(Task objective): The records that follow are to be repeated exactly, in full.

(Data):

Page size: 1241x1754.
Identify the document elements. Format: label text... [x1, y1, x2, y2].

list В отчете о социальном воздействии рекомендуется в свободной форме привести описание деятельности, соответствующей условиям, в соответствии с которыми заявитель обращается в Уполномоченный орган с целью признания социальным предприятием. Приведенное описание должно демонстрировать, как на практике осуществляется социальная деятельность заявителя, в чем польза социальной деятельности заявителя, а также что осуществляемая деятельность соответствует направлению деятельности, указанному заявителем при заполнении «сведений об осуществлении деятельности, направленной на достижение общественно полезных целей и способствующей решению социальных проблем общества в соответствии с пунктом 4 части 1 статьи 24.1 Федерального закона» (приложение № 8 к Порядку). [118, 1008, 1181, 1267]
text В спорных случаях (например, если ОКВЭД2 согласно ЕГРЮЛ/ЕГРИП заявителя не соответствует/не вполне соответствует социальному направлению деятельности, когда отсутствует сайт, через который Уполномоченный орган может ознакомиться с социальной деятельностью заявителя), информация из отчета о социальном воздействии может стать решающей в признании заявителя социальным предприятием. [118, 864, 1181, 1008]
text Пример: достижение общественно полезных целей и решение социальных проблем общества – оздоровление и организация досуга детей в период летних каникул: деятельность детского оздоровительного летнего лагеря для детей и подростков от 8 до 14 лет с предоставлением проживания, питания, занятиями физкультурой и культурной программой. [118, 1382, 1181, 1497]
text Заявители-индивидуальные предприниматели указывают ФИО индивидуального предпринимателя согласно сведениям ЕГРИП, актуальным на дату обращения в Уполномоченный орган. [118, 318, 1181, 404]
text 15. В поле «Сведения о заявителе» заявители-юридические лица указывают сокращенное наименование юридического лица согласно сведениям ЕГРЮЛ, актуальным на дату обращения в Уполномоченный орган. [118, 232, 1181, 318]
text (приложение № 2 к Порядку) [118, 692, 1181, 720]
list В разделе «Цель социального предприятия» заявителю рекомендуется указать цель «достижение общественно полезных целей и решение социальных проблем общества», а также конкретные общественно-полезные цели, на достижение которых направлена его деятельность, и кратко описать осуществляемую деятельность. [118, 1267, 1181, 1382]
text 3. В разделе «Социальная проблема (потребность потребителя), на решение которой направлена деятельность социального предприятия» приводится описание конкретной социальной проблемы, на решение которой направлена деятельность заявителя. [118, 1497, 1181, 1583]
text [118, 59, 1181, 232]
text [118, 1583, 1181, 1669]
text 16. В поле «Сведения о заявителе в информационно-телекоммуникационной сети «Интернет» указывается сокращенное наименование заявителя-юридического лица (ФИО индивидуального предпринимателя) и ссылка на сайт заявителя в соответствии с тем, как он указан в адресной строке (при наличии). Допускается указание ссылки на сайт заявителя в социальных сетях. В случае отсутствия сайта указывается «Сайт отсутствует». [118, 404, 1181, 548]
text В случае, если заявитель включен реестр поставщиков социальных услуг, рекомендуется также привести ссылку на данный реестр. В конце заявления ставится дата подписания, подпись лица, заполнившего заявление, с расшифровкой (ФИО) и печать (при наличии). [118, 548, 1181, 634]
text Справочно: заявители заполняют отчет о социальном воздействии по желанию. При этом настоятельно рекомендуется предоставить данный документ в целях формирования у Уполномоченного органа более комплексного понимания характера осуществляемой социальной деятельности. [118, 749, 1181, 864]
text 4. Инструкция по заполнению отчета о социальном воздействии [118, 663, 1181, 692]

(Your solution):
Page size: 1241x1754.
Identify the document elements. Format: label text... [x1, y1, x2, y2].

list В отчете о социальном воздействии рекомендуется в свободной форме привести описание деятельности, соответствующей условиям, в соответствии с которыми заявитель обращается в Уполномоченный орган с целью признания социальным предприятием. Приведенное описание должно демонстрировать, как на практике осуществляется социальная деятельность заявителя, в чем польза социальной деятельности заявителя, а также что осуществляемая деятельность соответствует направлению деятельности, указанному заявителем при заполнении «сведений об осуществлении деятельности, направленной на достижение общественно полезных целей и способствующей решению социальных проблем общества в соответствии с пунктом 4 части 1 статьи 24.1 Федерального закона» (приложение № 8 к Порядку). [118, 1008, 1181, 1267]
text В спорных случаях (например, если ОКВЭД2 согласно ЕГРЮЛ/ЕГРИП заявителя не соответствует/не вполне соответствует социальному направлению деятельности, когда отсутствует сайт, через который Уполномоченный орган может ознакомиться с социальной деятельностью заявителя), информация из отчета о социальном воздействии может стать решающей в признании заявителя социальным предприятием. [118, 864, 1181, 1008]
text Пример: достижение общественно полезных целей и решение социальных проблем общества – оздоровление и организация досуга детей в период летних каникул: деятельность детского оздоровительного летнего лагеря для детей и подростков от 8 до 14 лет с предоставлением проживания, питания, занятиями физкультурой и культурной программой. [118, 1382, 1181, 1497]
text Заявители-индивидуальные предприниматели указывают ФИО индивидуального предпринимателя согласно сведениям ЕГРИП, актуальным на дату обращения в Уполномоченный орган. [118, 318, 1181, 404]
text 15. В поле «Сведения о заявителе» заявители-юридические лица указывают сокращенное наименование юридического лица согласно сведениям ЕГРЮЛ, актуальным на дату обращения в Уполномоченный орган. [118, 232, 1181, 318]
text (приложение № 2 к Порядку) [118, 692, 1181, 720]
list В разделе «Цель социального предприятия» заявителю рекомендуется указать цель «достижение общественно полезных целей и решение социальных проблем общества», а также конкретные общественно-полезные цели, на достижение которых направлена его деятельность, и кратко описать осуществляемую деятельность. [118, 1267, 1181, 1382]
text 3. В разделе «Социальная проблема (потребность потребителя), на решение которой направлена деятельность социального предприятия» приводится описание конкретной социальной проблемы, на решение которой направлена деятельность заявителя. [118, 1497, 1181, 1583]
text [118, 59, 1181, 232]
text [118, 1583, 1181, 1669]
text 16. В поле «Сведения о заявителе в информационно-телекоммуникационной сети «Интернет» указывается сокращенное наименование заявителя-юридического лица (ФИО индивидуального предпринимателя) и ссылка на сайт заявителя в соответствии с тем, как он указан в адресной строке (при наличии). Допускается указание ссылки на сайт заявителя в социальных сетях. В случае отсутствия сайта указывается «Сайт отсутствует». [118, 404, 1181, 548]
text В случае, если заявитель включен реестр поставщиков социальных услуг, рекомендуется также привести ссылку на данный реестр. В конце заявления ставится дата подписания, подпись лица, заполнившего заявление, с расшифровкой (ФИО) и печать (при наличии). [118, 548, 1181, 634]
text Справочно: заявители заполняют отчет о социальном воздействии по желанию. При этом настоятельно рекомендуется предоставить данный документ в целях формирования у Уполномоченного органа более комплексного понимания характера осуществляемой социальной деятельности. [118, 749, 1181, 864]
text 4. Инструкция по заполнению отчета о социальном воздействии [118, 663, 1181, 692]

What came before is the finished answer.